Figure 4

Effect of Y146S/Y154S mutation on the dNTPase and nuclease activity of SAMHD1 in vitro. (A) The region of the ¹H NMR spectrum with the signal of the H8 proton of the guanine base. The peak is shifted from 8.04 ppm to 7.92 ppm upon hydrolysis of dGTP to deoxyguanosine. The three spectra were collected 4, 160 and 344 min after addition of 2 μM wild type (WT) 109–626 SAMHD1 to a sample containing 2 mM dGTP. (B) Concentration of deoxyguanosine released in SAMHD1-catalyzed dGTP hydrolysis as a function of time. (C) The nuclease activity of wild type and Y146S/Y154S SAMHD1 proteins was measure using a nuclease activity assay. Briefly the different proteins were incubated with a single stranded DNA (ssDNA) containing a 5′ FAM label and a 3′ BHQ1 black hole quencher. The fluorescence of the ssDNA substrate containing a 5′ FAM label and a 3′ BHQ1 black hole quencher is increased more than 6 fold after the ssDNA is cleaved. Plots of total FAM fluorescence measured as a function of time reveal that Y146S/Y154S mutation has only a modest effect on SAMHD1 nuclease activity.

..........

TASK BRIEF
List every panel letter in the figure caption above, along with what the caption says that panel shows.

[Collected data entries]
..........

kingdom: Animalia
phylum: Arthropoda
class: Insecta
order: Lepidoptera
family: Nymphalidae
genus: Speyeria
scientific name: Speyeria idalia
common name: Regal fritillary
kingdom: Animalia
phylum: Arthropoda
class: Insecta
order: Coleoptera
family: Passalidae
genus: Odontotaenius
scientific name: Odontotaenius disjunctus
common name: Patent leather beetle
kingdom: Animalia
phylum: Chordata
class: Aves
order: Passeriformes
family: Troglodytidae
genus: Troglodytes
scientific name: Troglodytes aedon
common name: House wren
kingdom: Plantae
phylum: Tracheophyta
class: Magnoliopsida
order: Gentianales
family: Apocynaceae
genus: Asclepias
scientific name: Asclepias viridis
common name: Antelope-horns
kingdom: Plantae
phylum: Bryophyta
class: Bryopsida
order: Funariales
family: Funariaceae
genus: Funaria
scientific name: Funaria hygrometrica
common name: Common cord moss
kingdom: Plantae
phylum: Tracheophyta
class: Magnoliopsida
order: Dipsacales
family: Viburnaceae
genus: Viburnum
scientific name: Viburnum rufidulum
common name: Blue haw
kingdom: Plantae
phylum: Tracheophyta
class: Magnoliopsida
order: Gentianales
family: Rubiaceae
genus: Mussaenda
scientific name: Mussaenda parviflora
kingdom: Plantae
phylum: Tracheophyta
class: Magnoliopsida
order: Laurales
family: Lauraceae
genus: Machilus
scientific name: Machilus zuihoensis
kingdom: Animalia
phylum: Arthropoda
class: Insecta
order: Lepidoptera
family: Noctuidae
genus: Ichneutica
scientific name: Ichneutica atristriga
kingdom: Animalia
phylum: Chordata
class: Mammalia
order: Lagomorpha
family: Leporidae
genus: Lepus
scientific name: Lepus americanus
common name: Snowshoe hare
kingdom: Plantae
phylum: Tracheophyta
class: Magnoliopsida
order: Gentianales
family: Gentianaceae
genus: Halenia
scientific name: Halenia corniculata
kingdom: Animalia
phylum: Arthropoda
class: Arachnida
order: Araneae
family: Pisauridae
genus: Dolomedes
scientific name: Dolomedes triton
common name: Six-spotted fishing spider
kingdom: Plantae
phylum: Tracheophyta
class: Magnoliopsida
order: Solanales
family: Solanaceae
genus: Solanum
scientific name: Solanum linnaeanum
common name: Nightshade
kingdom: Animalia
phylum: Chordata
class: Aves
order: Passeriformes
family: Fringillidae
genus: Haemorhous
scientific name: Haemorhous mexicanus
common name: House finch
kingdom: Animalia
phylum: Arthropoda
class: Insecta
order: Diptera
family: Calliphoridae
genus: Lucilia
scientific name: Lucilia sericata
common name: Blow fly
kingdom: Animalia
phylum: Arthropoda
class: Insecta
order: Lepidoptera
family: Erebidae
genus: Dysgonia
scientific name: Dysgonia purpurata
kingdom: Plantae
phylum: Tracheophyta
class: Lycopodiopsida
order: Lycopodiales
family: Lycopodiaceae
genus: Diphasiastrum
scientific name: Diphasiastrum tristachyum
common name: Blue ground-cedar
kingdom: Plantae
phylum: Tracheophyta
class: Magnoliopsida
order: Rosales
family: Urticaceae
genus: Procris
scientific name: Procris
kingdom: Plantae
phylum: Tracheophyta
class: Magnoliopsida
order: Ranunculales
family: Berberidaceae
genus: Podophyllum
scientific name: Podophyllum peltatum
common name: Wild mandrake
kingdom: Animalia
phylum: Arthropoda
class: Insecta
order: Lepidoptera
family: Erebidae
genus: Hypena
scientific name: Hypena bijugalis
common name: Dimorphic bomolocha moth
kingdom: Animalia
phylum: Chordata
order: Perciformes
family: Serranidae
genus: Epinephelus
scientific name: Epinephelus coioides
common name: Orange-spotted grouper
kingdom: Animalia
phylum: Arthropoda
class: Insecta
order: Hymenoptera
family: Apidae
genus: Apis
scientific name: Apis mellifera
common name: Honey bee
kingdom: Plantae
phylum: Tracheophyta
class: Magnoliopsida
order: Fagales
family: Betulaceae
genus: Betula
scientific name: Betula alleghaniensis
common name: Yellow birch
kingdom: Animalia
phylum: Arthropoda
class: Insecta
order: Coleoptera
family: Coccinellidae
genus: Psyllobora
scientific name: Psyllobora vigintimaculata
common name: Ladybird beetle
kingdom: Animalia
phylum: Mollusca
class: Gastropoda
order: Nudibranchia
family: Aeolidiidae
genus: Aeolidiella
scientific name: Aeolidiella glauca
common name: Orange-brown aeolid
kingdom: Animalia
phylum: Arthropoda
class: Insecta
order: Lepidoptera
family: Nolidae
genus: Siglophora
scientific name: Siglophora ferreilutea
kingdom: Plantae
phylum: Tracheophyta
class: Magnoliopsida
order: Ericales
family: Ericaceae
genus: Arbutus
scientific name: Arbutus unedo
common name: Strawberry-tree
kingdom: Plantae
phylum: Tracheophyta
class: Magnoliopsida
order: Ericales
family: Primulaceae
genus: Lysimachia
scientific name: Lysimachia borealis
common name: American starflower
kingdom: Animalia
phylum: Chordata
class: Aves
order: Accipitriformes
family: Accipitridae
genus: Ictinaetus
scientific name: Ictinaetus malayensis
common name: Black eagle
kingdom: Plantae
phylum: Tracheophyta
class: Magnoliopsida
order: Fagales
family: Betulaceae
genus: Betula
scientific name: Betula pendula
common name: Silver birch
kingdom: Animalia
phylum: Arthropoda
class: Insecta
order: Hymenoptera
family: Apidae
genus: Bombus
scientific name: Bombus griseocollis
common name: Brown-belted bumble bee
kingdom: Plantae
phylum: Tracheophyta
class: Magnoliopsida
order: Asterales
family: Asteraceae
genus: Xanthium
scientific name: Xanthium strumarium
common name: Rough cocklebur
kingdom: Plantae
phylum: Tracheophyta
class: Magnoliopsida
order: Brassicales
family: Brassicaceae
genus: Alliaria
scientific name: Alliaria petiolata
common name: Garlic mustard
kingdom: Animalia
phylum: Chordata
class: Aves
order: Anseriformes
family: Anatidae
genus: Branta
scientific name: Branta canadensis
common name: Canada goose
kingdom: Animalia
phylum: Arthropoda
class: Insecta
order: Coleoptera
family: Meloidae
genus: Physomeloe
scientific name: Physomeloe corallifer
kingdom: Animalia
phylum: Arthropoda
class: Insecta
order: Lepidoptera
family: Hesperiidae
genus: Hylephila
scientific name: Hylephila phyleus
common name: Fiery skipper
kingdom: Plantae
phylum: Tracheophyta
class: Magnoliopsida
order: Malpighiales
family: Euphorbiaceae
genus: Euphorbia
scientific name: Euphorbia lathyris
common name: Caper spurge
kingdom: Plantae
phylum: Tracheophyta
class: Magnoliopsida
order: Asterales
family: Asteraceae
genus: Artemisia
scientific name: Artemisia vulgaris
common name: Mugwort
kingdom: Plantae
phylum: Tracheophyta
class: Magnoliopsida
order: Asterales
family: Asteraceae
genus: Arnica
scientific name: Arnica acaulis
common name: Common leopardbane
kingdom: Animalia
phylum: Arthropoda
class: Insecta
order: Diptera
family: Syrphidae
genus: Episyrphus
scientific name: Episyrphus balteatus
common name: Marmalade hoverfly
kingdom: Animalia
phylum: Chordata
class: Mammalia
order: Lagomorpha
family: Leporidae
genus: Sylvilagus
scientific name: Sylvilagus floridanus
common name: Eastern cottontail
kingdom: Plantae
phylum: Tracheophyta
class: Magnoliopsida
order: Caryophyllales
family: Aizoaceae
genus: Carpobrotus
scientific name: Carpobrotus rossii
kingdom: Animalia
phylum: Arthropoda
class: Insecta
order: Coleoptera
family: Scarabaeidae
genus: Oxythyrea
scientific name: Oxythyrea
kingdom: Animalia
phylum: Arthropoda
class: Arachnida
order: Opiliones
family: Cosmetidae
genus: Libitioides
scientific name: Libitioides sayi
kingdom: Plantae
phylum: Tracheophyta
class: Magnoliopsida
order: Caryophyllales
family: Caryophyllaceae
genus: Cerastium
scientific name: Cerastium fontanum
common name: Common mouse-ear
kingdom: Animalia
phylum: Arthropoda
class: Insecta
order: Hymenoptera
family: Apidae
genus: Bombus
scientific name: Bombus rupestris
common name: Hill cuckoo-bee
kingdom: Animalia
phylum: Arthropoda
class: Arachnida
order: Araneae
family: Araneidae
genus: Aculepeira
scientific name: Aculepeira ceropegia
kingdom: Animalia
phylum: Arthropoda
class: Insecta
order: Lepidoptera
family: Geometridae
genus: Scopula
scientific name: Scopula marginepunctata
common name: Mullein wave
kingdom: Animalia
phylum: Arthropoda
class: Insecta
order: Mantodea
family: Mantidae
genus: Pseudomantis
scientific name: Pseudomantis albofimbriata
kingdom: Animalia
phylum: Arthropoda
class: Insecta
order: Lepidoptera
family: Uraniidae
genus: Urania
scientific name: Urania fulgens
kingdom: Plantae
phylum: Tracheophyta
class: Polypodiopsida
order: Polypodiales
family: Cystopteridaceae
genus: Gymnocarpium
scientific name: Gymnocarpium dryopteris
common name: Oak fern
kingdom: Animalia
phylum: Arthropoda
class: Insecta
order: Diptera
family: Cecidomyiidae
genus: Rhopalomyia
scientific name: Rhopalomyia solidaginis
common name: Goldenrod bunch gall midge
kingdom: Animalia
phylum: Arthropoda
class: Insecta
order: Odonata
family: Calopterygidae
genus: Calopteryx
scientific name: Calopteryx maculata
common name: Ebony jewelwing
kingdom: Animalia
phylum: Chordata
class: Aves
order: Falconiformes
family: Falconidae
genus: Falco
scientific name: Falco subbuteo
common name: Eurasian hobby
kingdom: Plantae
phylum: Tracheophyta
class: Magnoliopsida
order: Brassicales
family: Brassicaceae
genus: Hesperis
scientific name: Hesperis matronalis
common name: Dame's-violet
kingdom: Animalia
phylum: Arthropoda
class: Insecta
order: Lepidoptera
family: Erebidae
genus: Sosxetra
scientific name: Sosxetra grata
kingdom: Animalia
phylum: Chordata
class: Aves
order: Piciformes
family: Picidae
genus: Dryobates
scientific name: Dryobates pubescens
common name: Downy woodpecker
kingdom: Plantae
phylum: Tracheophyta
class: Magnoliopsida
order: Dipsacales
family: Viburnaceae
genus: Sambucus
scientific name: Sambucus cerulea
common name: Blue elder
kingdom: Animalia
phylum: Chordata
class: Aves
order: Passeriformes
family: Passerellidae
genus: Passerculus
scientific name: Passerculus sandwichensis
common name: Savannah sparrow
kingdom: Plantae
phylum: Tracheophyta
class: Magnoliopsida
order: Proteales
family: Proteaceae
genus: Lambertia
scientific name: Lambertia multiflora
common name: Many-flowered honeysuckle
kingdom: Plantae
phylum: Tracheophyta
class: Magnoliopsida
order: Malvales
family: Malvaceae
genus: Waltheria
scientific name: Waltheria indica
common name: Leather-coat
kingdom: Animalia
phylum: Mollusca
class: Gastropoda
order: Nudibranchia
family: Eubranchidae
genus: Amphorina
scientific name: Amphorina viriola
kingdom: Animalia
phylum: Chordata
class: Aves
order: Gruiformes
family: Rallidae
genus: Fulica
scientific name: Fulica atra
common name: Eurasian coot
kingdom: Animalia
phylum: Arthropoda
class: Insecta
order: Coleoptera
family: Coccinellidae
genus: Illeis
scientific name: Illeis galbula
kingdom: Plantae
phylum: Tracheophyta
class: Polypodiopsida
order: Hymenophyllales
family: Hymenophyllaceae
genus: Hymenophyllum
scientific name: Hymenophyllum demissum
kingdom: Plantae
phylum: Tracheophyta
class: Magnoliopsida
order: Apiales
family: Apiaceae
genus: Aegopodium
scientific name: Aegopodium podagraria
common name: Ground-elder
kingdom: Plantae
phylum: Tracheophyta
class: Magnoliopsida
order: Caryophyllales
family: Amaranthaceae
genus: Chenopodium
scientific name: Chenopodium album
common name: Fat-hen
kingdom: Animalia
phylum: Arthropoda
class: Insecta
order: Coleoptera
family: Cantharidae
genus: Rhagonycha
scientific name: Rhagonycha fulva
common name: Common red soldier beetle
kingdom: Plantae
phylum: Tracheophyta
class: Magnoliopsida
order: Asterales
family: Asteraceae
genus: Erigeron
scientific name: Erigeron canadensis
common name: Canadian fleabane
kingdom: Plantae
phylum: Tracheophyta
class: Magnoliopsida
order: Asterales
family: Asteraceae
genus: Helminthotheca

..........

RESULT
(A) The region of the ¹H NMR spectrum with the signal of the H8 proton of the guanine base.
(B) The concentration of deoxyguanosine released in SAMHD1-catalyzed dGTP hydrolysis as a function of time.
(C) The nuclease activity of wild type and Y146S/Y154S SAMHD1 proteins, measured using a nuclease activity assay.